In this thinking, there is no room for pure benevolence and everybody are always selfish. However, such selfish act still is benevolent to the beneficiaries and the society as a whole. For that reason, while I fully agree with the details in your reply #33, I still see it positively.

@SculptorDad This point of view is also articulated by Ayn Rand in “The Virtue of Selfishness.” Benevolence is only worthwhile if the recipient of the largesse shows gratitude, rather than evince that he/she is “owed.”

I’m just glad today’s boarding schools and colleges are increasingly sensitive to matters of class and trying to do the right thing. Gone are the days of scholarship students being required to serve their wealthier colleagues at meals, for example.

^Ayn Rand lived in an era before widespread virtue signalling. Today, the elite institutions do not care whether the recipients of their largesse and massive admissions preferences are grateful or not. What they seek is external affirmation from the commanding heights of the diversitocracy. (Ironically, sometimes this means the institutions are simply patting each other on the backs.) Of course, this seeking of affirmation doesn’t negate the basic economic insight that these institutions are in fact seeking credit for their actions; it just clarifies from whom the credit is truly being sought.

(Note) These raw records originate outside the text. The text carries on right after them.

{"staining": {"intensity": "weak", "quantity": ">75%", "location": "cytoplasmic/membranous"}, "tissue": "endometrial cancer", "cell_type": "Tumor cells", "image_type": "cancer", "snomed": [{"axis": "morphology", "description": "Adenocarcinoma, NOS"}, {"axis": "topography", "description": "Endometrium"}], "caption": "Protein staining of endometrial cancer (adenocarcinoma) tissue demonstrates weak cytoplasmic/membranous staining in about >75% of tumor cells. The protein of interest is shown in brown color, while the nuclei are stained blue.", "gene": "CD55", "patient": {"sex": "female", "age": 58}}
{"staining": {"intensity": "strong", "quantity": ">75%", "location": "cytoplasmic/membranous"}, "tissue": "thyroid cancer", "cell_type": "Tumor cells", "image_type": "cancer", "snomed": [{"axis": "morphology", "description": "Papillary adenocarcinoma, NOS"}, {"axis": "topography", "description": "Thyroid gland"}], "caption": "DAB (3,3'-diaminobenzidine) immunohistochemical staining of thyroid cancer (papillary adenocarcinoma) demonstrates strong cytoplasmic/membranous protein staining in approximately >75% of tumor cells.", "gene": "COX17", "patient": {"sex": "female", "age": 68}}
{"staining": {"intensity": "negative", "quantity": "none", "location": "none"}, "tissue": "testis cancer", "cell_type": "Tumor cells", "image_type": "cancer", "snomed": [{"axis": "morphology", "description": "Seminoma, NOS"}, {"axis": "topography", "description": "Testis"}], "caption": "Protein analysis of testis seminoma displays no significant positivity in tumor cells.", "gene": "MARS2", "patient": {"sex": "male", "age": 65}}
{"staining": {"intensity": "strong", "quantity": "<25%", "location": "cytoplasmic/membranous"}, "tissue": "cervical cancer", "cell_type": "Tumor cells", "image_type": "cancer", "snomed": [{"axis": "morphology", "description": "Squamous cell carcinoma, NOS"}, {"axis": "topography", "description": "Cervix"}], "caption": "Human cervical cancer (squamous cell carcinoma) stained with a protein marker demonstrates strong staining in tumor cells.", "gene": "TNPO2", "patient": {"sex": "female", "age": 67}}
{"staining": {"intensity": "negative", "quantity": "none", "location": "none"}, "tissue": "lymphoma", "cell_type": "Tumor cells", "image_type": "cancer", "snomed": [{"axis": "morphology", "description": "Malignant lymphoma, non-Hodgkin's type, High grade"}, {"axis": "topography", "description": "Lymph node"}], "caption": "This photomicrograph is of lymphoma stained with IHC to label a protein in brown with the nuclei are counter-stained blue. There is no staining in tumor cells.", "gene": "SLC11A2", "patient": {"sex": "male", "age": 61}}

Whether the scions who attend boarding school or Ivy colleges grow up to be leaders of industry or heads of government, they will benefit from interacting with people of other social classes. How do you create or market products for the working class if you’ve only ever met people in the top 1 percent? How do you govern and solve problems for people whose lives you can’t possibly understand?

^Fortunately, we really do not have to worry about those questions. If the scions in fact cannot figure out the answers they will fail. And that’s a good thing. Their failure clears the path for someone better to run the business or enter government. Creative destruction. We need more, not less, of it today.